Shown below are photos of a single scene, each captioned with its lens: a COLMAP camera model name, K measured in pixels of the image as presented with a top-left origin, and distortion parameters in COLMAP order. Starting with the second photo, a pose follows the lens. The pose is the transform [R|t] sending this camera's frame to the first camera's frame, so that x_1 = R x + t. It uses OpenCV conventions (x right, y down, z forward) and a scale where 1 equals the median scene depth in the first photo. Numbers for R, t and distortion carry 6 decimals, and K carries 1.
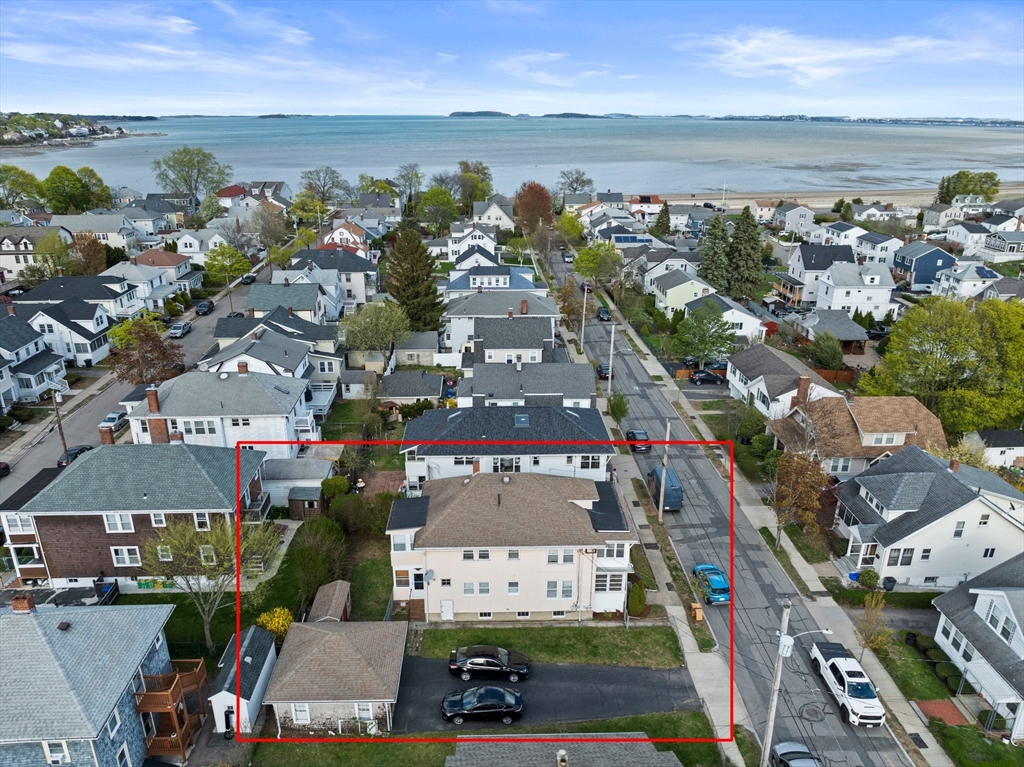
lens RADIAL K [[720.0, 0, 505.8], [0, 720.0, 385.2], [0, 0, 1]] dist [-0.036929, -0.003168]
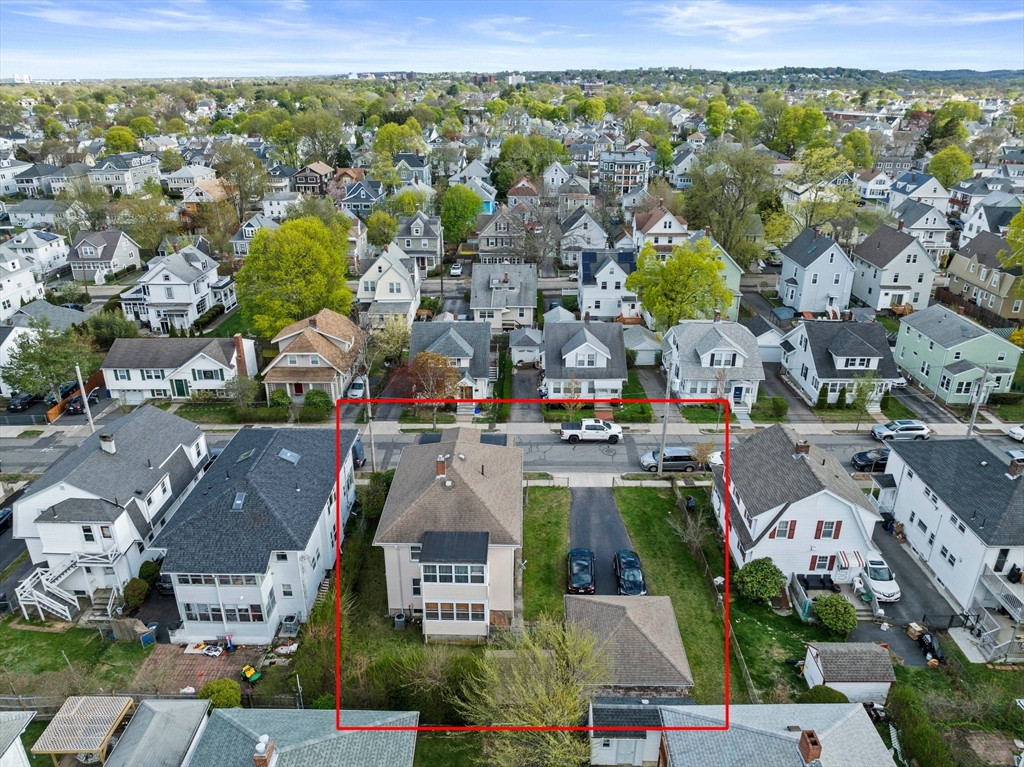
lens RADIAL K [[720.0, 0, 505.8], [0, 720.0, 385.2], [0, 0, 1]] dist [-0.036929, -0.003168]
pose [[0.047414, -0.396976, 0.916603, -0.631700], [0.353443, 0.864937, 0.356317, -0.208613], [-0.934254, 0.307073, 0.181319, 0.536881]]
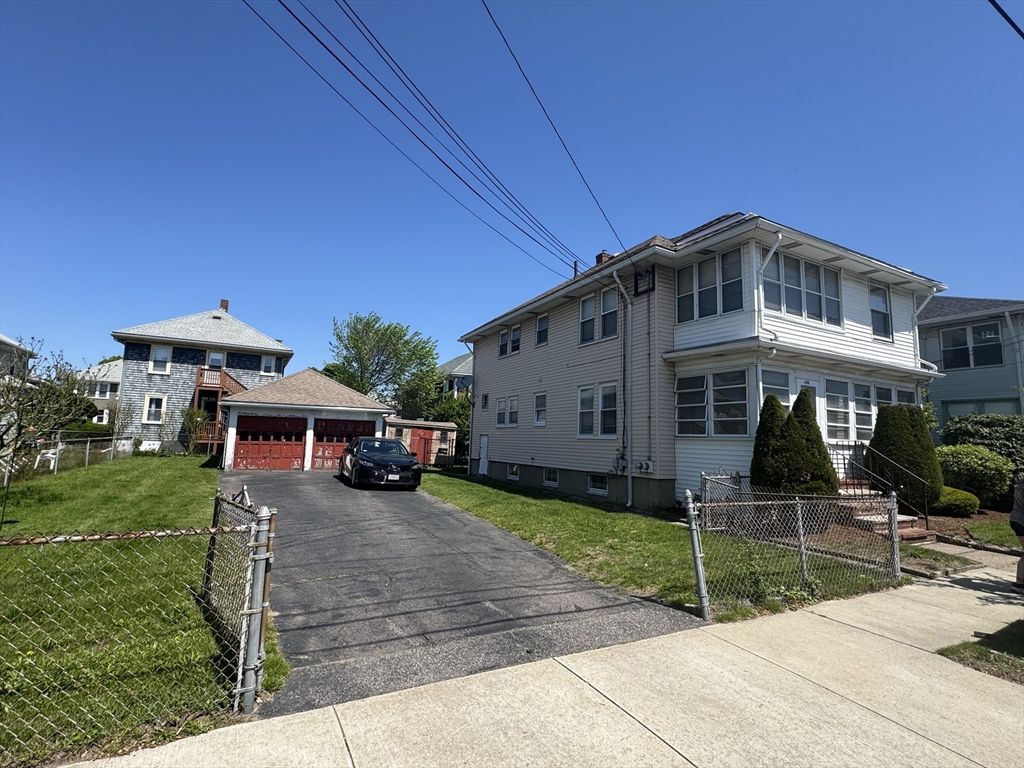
lens RADIAL K [[486.6, 0, 511.2], [0, 486.6, 385.5], [0, 0, 1]] dist [-0.000818, -0.000068]
pose [[0.442531, -0.094110, -0.891801, 0.221903], [-0.341515, 0.901850, -0.264638, 0.261396], [0.829176, 0.421674, 0.366957, 0.608207]]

- [Activity] Reproduce the records above line for line, with no changes, and leave out the pictures.

- [Solved problem]
Shown below are photos of a single scene, each captioned with its lens: a COLMAP camera model name, K measured in pixels of the image as presented with a top-left origin, and distortion parameters in COLMAP order. Starting with the second photo, a pose follows the lens. The pose is the transform [R|t] sending this camera's frame to the first camera's frame, so that x_1 = R x + t. It uses OpenCV conventions (x right, y down, z forward) and a scale where 1 equals the median scene depth in the first photo. Numbers for R, t and distortion carry 6 decimals, and K carries 1.
lens RADIAL K [[720.0, 0, 505.8], [0, 720.0, 385.2], [0, 0, 1]] dist [-0.036929, -0.003168]
lens RADIAL K [[720.0, 0, 505.8], [0, 720.0, 385.2], [0, 0, 1]] dist [-0.036929, -0.003168]
pose [[0.047414, -0.396976, 0.916603, -0.631700], [0.353443, 0.864937, 0.356317, -0.208613], [-0.934254, 0.307073, 0.181319, 0.536881]]
lens RADIAL K [[486.6, 0, 511.2], [0, 486.6, 385.5], [0, 0, 1]] dist [-0.000818, -0.000068]
pose [[0.442531, -0.094110, -0.891801, 0.221903], [-0.341515, 0.901850, -0.264638, 0.261396], [0.829176, 0.421674, 0.366957, 0.608207]]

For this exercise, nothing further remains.